For <route>.profile_mismatch, regenerate the route bundle with the same profile requested by the release gate.
For <route>.route_mismatch, attach the bundle whose embedded route.case_id matches the CLI route key.
Keep release publishing blocked until route_certification_release.json has level: release_ready.

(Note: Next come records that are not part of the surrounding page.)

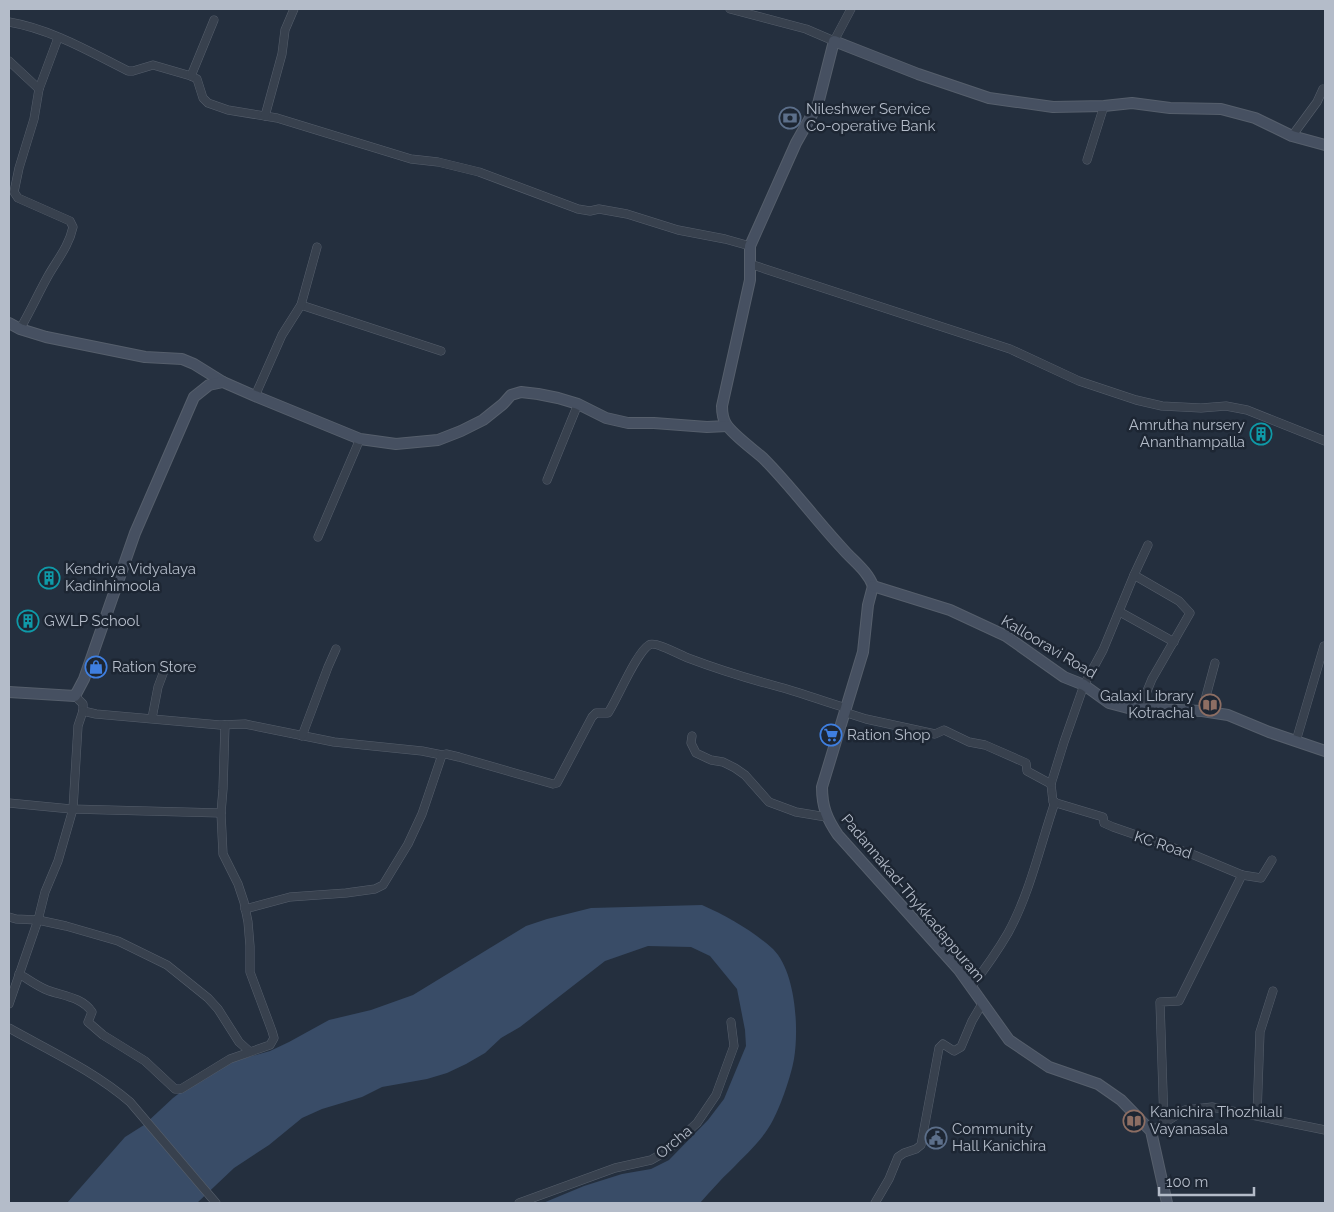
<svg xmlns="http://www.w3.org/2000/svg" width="1334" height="1212" viewBox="0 0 1334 1212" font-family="Raleway,sans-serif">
  <rect width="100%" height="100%" fill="#242f3e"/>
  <path fill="#394c67" d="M 702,905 C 727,916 753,931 773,949 C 796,972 799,1029 794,1059 C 791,1076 781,1105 773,1120 C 763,1140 746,1154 731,1170 C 720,1180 710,1192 700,1203 L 543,1203 L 584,1186 L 622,1174 L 651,1169 L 669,1160 L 708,1120 L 724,1099 L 746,1046 L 745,1030 L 737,989 L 710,956 L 691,947 L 648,946 L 605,961 L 520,1027 L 501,1038 L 485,1053 L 466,1064 L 447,1073 L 427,1079 L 382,1087 L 362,1097 L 322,1109 L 302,1118 L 269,1145 L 234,1168 L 197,1203 L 67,1203 L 125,1137 L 144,1125 L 173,1098 L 190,1085 L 227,1063 L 270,1051 L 289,1042 L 329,1020 L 371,1010 L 413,995 L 526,926 L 547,919 L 591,908 Z"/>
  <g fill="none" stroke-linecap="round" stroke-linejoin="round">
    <g stroke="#565f6c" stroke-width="9">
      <g id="street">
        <path d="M 730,9 L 806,29 L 834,41 L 851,9"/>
        <path d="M 9,22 C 51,29 90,52 128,71 L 133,71 L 153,65 L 191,76 L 197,79 L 203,98 L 208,103 L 228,110 L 277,118 L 411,159 L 438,162 L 479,172 L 578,209 L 590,211 L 599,209 L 627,214 L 678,230 L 725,239 L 750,246"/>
        <path d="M 9,61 L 39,89 L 34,119 L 19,168 L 14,192 L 18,198 L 70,221 L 73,227 C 69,246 57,260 48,276 C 38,294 30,312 20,329"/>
        <path d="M 191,76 L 214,20"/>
        <path d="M 39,89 L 58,38"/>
        <path d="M 265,116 L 282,54 L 285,30 L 294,9"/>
        <path d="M 1292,136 L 1317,102 L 1323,89"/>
        <path d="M 1087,160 L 1104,106"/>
        <path d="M 750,264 L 1010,349 L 1079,381 L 1136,400 L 1162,406 L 1201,408 L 1226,406 L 1247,410 L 1325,441"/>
        <path d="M 301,305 L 441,351"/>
        <path d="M 255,396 L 282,335 L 301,305 L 317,247"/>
        <path d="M 547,480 L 578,404"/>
        <path d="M 318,537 L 360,439"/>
        <path d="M 1134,575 L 1179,601 L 1190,613 L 1152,679 L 1140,708"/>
        <path d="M 1120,612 L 1174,642"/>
        <path d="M 75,696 L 83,704 L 83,711 L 96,714 L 220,725 L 245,724 L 334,742 L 422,751 L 442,755"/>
        <path d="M 1202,711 L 1215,663"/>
        <path d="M 844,712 L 866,719 L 935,734 L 944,730 L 969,742 L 985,745 L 1026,763 L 1027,771 L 1051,784 L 1053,802 L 1103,817 L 1104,823 L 1113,827 L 1194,855 L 1242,875 L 1179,1001 L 1160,1002 L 1164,1123"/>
        <path d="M 152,718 L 158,687 L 164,671"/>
        <path d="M 302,736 L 328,667 L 336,649"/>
        <path d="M 692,736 L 691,743 L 696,753 L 711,760 L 723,762 L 735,768 L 745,775 L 769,802 L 796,812 L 826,817"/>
        <path d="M 1296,741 L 1324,646"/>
        <path d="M 1051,784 L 1064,742 L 1084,685 L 1103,650 L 1134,575 L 1148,545"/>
        <path d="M 9,803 L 71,809 L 221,813"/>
        <path d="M 1242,875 L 1261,878 L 1272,860"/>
        <path d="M 245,909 L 290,897 L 346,893 L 375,889 L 383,885 L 408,844 L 422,814 L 442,755 L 446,754 L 459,757 L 553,784 L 557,783 L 592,717 L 596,713 L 608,713 C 618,698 636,653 649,645 C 655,641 680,655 688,658 C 717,669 746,678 776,686 C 799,692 822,701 846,708"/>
        <path d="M 9,917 L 16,919 L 38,920 L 66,926 L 118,941 L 167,965 L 208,998 L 218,1009 L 239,1042 L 249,1051"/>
        <path d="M 19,974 C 28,979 37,986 47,990 C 63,996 82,997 92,1012 L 88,1022 L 103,1035 L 145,1061 L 175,1089 L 181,1089 L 230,1059 L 270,1045 L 274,1038 L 272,1031 L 250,972 L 250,946 L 248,922 L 244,902 L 238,884 L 223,854 L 221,813 L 223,789 L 225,725"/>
        <path d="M 971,987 C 984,970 997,952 1008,933 C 1030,893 1040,846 1055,802"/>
        <path d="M 9,1004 L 38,920 L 45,892 L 58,861 L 73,809 L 78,726 L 83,711"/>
        <path d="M 9,1028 C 50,1051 94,1071 130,1102 L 216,1203"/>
        <path d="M 1257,1115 L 1260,1032 L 1273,991"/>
        <path d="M 1151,1131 L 1185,1110 L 1212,1107 L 1325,1130"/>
        <path d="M 519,1203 L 615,1168 L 651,1160 L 665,1152 L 697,1123 L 716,1095 L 734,1046 L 731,1022"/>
        <path d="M 875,1203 L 889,1179 L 898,1157 L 904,1153 L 916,1149 L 921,1145 L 939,1048 L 943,1044 L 954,1051 L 961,1047 L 972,1021 L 982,1004"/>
      </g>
    </g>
    <g stroke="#565f6c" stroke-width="12">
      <g id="secondary">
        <path d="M 9,323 L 20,329 L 46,337 L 145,357 L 182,359 L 194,364 L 223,382"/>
        <path d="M 873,586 C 868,571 852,560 842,548 C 815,519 791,486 763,458 C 753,449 733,435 726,424 C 723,419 722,412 722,406 L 750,280 L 750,246 L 796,143 L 818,104 L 834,41 L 918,74 L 989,98 L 1053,107 L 1104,106 L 1132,103 L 1170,108 L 1221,109 L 1255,118 L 1292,136 L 1325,145"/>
        <path d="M 873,586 L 868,605 L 863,652 L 822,787 C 822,807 827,819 838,835 L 959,970 L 1009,1040 L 1049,1067 L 1098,1084 L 1121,1100 L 1151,1131 L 1167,1203"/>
        <path d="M 873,586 L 950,610 L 1006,636 L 1064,677 L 1084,685 L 1109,703 L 1128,708 L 1202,711 L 1228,715 L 1269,732 L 1325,751"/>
        <path d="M 9,692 L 75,696 L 84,679 L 135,533 L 194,397 L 209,385 L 223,382 L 255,396 L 360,439 L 396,444 L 438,440 L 461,431 L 483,420 L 503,404 L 511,395 L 521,392 L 538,394 L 558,398 L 578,404 L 606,418 L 628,423 L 654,423 L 707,427 L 727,426"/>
      </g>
    </g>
    <use href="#street" stroke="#38414e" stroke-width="8"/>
    <use href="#secondary" stroke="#465061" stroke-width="10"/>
  </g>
  <defs>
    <g id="bank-ring" transform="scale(1.125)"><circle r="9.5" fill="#1d2633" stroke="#5c6f8a" stroke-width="1.5"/><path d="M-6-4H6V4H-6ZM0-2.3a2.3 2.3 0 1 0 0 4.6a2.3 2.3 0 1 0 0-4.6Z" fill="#5c6f8a"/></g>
    <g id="building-ring" transform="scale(1.125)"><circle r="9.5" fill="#1d2633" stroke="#0f9aa8" stroke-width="1.5"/><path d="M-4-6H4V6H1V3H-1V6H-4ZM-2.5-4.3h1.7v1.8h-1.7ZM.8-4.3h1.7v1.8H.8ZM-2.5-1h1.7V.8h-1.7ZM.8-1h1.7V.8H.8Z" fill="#0f9aa8"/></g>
    <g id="shop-ring" transform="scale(1.125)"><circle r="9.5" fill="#1d2633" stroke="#3f7fe0" stroke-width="1.5"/><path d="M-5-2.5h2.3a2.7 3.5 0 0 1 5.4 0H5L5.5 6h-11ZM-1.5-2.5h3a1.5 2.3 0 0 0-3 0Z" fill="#3f7fe0"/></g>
    <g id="library-ring" transform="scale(1.125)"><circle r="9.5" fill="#1d2633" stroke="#8d6e63" stroke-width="1.5"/><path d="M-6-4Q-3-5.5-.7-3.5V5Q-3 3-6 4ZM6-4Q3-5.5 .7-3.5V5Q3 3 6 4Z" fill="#8d6e63"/></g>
    <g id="supermarket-ring" transform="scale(1.125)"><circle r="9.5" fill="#1d2633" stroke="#3f7fe0" stroke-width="1.5"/><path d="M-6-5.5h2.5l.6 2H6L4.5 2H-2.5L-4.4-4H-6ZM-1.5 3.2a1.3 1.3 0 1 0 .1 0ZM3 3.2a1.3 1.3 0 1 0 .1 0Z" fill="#3f7fe0"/></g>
    <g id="civic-ring" transform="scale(1.125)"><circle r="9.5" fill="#1d2633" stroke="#5c6f8a" stroke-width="1.5"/><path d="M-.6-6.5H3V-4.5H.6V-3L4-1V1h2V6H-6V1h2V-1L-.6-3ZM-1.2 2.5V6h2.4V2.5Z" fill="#5c6f8a"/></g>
  </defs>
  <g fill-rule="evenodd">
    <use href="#bank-ring" x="790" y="118"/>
    <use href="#building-ring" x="1261" y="434"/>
    <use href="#building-ring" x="49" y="578"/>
    <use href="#building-ring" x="28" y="621"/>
    <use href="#shop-ring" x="96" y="667"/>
    <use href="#library-ring" x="1210" y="705"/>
    <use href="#supermarket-ring" x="831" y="735"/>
    <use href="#library-ring" x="1134" y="1121"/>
    <use href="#civic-ring" x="936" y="1138"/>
  </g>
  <g text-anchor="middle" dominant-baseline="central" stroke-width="5" stroke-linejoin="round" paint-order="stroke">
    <g font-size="15" fill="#b4bcc9" stroke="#1d2633" text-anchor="start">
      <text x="806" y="109">Nileshwer Service<tspan x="806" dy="17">Co-operative Bank</tspan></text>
      <text x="1245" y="425" text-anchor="end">Amrutha nursery<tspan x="1245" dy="17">Ananthampalla</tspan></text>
      <text x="65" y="569">Kendriya Vidyalaya<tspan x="65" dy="17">Kadinhimoola</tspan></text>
      <text x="44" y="621">GWLP School</text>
      <text x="112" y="667">Ration Store</text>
      <text x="1194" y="696" text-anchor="end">Galaxi Library<tspan x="1194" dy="17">Kotrachal</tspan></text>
      <text x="847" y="735">Ration Shop</text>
      <text x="1150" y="1112">Kanichira Thozhilali<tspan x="1150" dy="17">Vayanasala</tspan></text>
      <text x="952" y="1129">Community<tspan x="952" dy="17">Hall Kanichira</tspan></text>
    </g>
    <g font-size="15" fill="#b4bcc9" stroke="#1d2633">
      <text transform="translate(1049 647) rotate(31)">Kallooravi Road</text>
      <text transform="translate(1163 845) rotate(18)">KC Road</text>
      <text transform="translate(913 898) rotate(50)">Padannakad-Thykkadappuram</text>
      <text transform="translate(674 1142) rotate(-40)">Orcha</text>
    </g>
  </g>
  <rect width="1334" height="1212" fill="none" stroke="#b4bcc9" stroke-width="20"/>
  <path d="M1159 1187v8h95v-8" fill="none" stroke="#b4bcc9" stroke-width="2.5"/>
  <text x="1166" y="1187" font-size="15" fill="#b4bcc9" stroke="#1d2633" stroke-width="4" paint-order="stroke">100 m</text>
</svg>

Route release finalize failures¶

Workflow: .github/workflows/route-release-finalize.yml

Command to reproduce locally:

uv run dpone ops route-release-finalize \
  --release local-route-release \
  --profile oss_ci \
  --bundle-root test_artifacts/route_certify \
  --history-dir test_artifacts/route_release_finalize/history \
  --output-dir test_artifacts/route_release_finalize \
  --format json

Recovery:

Open test_artifacts/route_release_finalize/route_release_finalizer.md.
For <route>.missing, regenerate the missing route_certification_bundle.json.
For <route>.stale, regenerate route evidence or explicitly approve a larger --max-age-hours.
For <route>.release_mismatch, regenerate the bundle with the finalizer release id.
For <route>.score_regression, compare the baseline route score and fix degraded upstream evidence.
Keep release publishing blocked until route_release_finalizer.json has level: final_ready.